[Saved data entries]
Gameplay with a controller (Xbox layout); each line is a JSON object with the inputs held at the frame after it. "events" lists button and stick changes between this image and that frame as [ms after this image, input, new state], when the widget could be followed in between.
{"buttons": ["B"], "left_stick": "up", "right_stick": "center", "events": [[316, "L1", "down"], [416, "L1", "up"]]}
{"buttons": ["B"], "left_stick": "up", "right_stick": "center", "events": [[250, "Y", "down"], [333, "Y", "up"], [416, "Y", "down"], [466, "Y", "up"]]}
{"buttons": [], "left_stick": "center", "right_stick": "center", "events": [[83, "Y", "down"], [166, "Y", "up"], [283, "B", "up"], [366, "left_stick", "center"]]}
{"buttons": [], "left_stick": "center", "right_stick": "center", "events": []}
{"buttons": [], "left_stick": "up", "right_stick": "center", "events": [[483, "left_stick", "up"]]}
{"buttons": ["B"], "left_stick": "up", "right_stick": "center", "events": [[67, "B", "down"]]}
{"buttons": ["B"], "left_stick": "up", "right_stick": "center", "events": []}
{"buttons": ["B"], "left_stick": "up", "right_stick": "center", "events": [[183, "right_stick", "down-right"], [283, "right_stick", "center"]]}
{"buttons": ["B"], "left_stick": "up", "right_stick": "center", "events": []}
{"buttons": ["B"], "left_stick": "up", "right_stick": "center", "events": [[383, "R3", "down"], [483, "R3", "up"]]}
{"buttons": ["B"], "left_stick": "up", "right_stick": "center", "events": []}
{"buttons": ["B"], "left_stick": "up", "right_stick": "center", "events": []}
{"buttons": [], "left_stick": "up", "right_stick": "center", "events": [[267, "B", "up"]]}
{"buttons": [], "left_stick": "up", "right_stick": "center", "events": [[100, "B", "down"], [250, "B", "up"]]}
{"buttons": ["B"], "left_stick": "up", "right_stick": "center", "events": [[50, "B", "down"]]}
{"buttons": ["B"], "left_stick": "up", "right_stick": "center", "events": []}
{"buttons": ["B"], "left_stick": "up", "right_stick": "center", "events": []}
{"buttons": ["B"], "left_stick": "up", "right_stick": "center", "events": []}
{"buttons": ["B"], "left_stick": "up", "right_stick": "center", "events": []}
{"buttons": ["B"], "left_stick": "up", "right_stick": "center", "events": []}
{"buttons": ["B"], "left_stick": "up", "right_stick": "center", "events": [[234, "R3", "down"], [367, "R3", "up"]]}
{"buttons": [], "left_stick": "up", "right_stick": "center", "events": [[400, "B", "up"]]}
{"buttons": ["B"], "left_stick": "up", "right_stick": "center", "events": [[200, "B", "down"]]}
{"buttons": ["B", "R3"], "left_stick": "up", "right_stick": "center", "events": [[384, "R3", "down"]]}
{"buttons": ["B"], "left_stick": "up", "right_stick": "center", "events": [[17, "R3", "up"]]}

## Task requirements
Every line from above should appear again in the answer, exactly as written.

## Answer to this exercise
Gameplay with a controller (Xbox layout); each line is a JSON object with the inputs held at the frame after it. "events" lists button and stick changes between this image and that frame as [ms after this image, input, new state], when the widget could be followed in between.
{"buttons": ["B"], "left_stick": "up", "right_stick": "center", "events": [[316, "L1", "down"], [416, "L1", "up"]]}
{"buttons": ["B"], "left_stick": "up", "right_stick": "center", "events": [[250, "Y", "down"], [333, "Y", "up"], [416, "Y", "down"], [466, "Y", "up"]]}
{"buttons": [], "left_stick": "center", "right_stick": "center", "events": [[83, "Y", "down"], [166, "Y", "up"], [283, "B", "up"], [366, "left_stick", "center"]]}
{"buttons": [], "left_stick": "center", "right_stick": "center", "events": []}
{"buttons": [], "left_stick": "up", "right_stick": "center", "events": [[483, "left_stick", "up"]]}
{"buttons": ["B"], "left_stick": "up", "right_stick": "center", "events": [[67, "B", "down"]]}
{"buttons": ["B"], "left_stick": "up", "right_stick": "center", "events": []}
{"buttons": ["B"], "left_stick": "up", "right_stick": "center", "events": [[183, "right_stick", "down-right"], [283, "right_stick", "center"]]}
{"buttons": ["B"], "left_stick": "up", "right_stick": "center", "events": []}
{"buttons": ["B"], "left_stick": "up", "right_stick": "center", "events": [[383, "R3", "down"], [483, "R3", "up"]]}
{"buttons": ["B"], "left_stick": "up", "right_stick": "center", "events": []}
{"buttons": ["B"], "left_stick": "up", "right_stick": "center", "events": []}
{"buttons": [], "left_stick": "up", "right_stick": "center", "events": [[267, "B", "up"]]}
{"buttons": [], "left_stick": "up", "right_stick": "center", "events": [[100, "B", "down"], [250, "B", "up"]]}
{"buttons": ["B"], "left_stick": "up", "right_stick": "center", "events": [[50, "B", "down"]]}
{"buttons": ["B"], "left_stick": "up", "right_stick": "center", "events": []}
{"buttons": ["B"], "left_stick": "up", "right_stick": "center", "events": []}
{"buttons": ["B"], "left_stick": "up", "right_stick": "center", "events": []}
{"buttons": ["B"], "left_stick": "up", "right_stick": "center", "events": []}
{"buttons": ["B"], "left_stick": "up", "right_stick": "center", "events": []}
{"buttons": ["B"], "left_stick": "up", "right_stick": "center", "events": [[234, "R3", "down"], [367, "R3", "up"]]}
{"buttons": [], "left_stick": "up", "right_stick": "center", "events": [[400, "B", "up"]]}
{"buttons": ["B"], "left_stick": "up", "right_stick": "center", "events": [[200, "B", "down"]]}
{"buttons": ["B", "R3"], "left_stick": "up", "right_stick": "center", "events": [[384, "R3", "down"]]}
{"buttons": ["B"], "left_stick": "up", "right_stick": "center", "events": [[17, "R3", "up"]]}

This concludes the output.